It has established itself as the place for quirky and edgy film. Yet this year's Ottawa animation feature selection reveals a realist undertone as well.
'Cutting-edge', 'thoughtful', and 'outrageous' is some of the words the festival is self-described throughout its 39 years. Ottawa International Animation Festival (OIAF) once again brings to the fore some of the most interesting animation around the world.
But this year's 4 feature films in competition have a realistic statement underwritten in their animation genes.
Damian Anca's The Magic Mountain belongs to the genre of animated documentary with an almost infinity of animating techniques and styles It tells the true story of Adam Jacek Winkler, a Polish refugee who fled to Paris in the 1960s and later finds himself heading to war in Afghanistan. His first-person narration to his daughter, Ania, only makes the film more poignant.
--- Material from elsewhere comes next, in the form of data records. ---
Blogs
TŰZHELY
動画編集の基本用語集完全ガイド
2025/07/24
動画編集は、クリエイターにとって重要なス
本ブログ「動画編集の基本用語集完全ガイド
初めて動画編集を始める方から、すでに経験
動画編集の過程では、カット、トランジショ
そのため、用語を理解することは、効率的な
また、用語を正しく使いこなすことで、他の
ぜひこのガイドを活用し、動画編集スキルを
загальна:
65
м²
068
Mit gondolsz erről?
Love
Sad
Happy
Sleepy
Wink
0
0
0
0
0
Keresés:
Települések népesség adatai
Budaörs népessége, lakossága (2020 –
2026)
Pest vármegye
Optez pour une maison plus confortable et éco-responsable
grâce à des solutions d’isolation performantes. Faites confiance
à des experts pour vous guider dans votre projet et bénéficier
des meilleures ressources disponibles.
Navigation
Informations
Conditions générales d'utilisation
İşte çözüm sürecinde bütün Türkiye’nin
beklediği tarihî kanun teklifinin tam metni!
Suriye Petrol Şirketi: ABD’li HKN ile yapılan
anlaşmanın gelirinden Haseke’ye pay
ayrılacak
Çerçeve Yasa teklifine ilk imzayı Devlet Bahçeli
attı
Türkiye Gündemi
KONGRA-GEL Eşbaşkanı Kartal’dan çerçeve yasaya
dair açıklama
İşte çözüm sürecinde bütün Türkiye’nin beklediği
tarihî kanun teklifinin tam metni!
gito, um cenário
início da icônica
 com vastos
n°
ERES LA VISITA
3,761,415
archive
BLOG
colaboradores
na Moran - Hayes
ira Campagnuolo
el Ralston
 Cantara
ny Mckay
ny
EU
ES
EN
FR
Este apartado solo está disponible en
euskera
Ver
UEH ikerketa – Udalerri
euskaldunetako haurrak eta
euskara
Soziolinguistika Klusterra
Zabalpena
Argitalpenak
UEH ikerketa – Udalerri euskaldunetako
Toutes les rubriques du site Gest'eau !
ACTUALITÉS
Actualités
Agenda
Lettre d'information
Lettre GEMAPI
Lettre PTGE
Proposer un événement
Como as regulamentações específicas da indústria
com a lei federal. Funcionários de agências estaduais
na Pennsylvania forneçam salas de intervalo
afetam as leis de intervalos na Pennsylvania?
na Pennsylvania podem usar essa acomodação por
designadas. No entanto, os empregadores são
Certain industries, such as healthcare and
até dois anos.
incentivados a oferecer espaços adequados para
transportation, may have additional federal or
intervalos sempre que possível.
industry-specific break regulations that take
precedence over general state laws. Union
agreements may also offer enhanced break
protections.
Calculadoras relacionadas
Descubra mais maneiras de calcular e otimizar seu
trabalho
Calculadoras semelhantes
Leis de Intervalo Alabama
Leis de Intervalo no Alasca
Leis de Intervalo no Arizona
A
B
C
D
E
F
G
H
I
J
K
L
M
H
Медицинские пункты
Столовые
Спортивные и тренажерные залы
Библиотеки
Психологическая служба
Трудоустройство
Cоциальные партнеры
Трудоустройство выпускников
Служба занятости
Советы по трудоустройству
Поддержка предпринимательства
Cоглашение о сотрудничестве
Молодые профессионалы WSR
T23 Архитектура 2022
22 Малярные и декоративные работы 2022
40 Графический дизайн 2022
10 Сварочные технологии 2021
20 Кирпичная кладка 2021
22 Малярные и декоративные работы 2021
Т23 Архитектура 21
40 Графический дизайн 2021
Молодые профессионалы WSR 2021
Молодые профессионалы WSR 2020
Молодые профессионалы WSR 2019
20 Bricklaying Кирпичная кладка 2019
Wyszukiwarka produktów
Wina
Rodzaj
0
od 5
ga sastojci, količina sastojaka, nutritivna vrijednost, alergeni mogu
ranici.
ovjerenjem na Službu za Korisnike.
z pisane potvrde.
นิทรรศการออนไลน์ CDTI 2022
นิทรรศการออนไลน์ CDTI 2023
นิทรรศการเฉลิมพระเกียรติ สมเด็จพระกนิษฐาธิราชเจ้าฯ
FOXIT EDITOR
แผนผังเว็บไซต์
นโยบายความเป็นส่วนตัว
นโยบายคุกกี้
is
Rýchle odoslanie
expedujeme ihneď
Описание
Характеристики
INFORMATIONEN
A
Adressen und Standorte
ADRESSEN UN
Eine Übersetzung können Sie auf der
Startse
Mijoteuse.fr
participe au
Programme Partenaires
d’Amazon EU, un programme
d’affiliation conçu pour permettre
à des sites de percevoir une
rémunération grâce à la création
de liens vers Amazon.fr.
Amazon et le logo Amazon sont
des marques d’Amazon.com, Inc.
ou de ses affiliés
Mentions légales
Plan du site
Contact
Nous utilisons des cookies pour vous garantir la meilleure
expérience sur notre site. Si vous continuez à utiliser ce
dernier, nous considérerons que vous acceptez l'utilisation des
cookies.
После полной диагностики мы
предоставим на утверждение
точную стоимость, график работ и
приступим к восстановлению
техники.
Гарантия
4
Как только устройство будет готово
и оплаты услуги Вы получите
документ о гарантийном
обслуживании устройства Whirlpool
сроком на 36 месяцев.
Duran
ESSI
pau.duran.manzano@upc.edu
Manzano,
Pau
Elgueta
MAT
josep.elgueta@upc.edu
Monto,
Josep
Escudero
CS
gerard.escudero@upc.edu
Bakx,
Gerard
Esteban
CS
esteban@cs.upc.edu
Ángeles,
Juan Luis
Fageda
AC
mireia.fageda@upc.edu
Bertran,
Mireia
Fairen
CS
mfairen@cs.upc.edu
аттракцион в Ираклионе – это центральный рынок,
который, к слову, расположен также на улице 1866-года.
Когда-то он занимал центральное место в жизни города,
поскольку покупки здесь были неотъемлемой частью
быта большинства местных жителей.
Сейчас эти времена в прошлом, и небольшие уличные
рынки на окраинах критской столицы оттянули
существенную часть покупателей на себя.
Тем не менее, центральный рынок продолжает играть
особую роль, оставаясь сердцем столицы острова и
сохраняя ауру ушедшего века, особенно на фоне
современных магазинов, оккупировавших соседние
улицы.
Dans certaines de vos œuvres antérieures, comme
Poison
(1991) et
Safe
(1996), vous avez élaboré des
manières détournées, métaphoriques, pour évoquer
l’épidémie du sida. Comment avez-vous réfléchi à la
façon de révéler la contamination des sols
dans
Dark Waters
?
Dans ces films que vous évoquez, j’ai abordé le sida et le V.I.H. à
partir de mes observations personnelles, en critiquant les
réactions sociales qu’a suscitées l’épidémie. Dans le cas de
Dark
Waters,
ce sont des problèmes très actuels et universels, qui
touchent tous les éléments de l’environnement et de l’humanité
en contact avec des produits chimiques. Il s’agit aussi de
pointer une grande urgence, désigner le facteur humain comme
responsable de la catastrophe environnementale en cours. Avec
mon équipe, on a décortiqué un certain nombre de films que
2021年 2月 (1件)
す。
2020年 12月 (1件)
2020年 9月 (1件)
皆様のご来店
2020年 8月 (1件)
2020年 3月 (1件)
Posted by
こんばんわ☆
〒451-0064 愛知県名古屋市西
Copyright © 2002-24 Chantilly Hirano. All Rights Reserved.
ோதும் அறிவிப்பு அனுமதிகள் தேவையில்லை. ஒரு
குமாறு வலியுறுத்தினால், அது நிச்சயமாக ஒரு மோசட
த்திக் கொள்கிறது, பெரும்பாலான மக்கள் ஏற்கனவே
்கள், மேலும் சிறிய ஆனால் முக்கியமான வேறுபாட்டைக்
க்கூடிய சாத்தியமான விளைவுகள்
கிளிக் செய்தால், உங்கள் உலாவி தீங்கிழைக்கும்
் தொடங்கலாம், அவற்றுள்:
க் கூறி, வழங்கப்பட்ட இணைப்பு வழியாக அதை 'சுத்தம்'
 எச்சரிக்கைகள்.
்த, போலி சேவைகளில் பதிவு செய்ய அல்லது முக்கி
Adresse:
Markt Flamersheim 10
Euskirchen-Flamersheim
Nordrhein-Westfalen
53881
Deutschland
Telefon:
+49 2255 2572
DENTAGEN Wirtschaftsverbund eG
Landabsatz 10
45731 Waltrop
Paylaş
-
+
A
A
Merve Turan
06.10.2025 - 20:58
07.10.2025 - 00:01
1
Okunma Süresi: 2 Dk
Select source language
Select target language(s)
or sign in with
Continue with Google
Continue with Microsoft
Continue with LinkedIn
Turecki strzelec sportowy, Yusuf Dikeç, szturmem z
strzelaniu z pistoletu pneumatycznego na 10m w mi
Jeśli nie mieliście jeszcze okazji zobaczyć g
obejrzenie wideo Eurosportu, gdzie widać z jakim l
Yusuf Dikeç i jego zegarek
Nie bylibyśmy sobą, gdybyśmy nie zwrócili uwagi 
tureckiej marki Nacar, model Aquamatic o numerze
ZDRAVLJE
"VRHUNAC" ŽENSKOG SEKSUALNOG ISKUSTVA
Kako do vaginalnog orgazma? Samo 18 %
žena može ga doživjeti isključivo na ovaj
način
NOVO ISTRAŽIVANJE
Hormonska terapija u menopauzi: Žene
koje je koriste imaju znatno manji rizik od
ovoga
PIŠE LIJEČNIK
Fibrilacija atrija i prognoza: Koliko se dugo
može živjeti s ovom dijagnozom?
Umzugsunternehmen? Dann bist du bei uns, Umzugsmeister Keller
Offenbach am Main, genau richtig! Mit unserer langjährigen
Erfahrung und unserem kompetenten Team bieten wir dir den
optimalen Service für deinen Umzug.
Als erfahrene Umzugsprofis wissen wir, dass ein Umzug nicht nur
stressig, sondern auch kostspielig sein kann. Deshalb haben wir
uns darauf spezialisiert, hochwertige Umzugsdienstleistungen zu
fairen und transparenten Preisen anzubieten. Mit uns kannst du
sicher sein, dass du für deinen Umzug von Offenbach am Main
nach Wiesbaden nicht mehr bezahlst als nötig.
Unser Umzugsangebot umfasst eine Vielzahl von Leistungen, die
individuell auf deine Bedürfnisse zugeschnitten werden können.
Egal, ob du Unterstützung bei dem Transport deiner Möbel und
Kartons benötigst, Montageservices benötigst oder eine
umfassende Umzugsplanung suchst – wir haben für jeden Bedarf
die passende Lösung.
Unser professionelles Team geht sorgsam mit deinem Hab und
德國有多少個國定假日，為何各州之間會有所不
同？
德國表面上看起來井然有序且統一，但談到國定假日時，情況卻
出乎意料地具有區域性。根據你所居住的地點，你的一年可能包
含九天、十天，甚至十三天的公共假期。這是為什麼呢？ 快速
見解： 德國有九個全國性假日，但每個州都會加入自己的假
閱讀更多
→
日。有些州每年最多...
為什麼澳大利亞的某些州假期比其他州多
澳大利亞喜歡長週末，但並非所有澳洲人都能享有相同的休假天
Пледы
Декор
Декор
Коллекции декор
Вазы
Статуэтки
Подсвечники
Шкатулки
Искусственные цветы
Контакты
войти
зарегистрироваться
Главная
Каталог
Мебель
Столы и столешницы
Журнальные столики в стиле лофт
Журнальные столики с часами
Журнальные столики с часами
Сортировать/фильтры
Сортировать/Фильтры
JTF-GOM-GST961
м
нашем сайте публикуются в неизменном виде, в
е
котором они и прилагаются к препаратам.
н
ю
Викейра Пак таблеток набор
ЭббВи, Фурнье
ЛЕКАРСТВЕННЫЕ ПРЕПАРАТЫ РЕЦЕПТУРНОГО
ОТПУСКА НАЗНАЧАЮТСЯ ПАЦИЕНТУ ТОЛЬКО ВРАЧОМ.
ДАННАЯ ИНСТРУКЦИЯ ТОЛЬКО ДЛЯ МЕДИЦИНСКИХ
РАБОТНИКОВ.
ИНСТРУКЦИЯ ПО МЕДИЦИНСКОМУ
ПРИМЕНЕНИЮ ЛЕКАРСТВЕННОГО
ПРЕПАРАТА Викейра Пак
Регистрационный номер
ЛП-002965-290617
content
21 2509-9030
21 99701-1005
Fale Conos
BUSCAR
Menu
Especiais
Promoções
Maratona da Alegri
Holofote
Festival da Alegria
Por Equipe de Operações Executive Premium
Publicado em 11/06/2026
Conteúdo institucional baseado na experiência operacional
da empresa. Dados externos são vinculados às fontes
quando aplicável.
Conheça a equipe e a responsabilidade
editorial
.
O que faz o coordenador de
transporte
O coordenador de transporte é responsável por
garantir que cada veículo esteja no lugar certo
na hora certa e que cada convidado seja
Even though SAM's POS ESO belongs to the comedy horror extreme side, the story of the possessed child is served in conjunction wtih a relentless critique of media (mostly TV) and its practices.
SAM never lets go of the fact that visual culture is more horrific than the actual Devil.
Adama is the first feature-length film from French writer/director Simon Rouby. The film, which premiered at the 2015 Annecy festival, Adama is the story of our 12 year-old us hero and his decision to leave the remote West African village to find his missing older brother, Samba
His story of self-fulfilment may be full with supernatural surprises, but his need to escape and his adventure still looks a very contemporary one
In the feature film adaptation of the Cartoon Network series Over the Garden Wall, the tale of two brothers, Wirt and Greg, in the forest is filled with quimsical incidents. Still, with Elijah Wood on the voice acting business, things are not that scary and quirky -and sometimes can be very familiar indeed.
This year's OIAF runs September 16th-20th.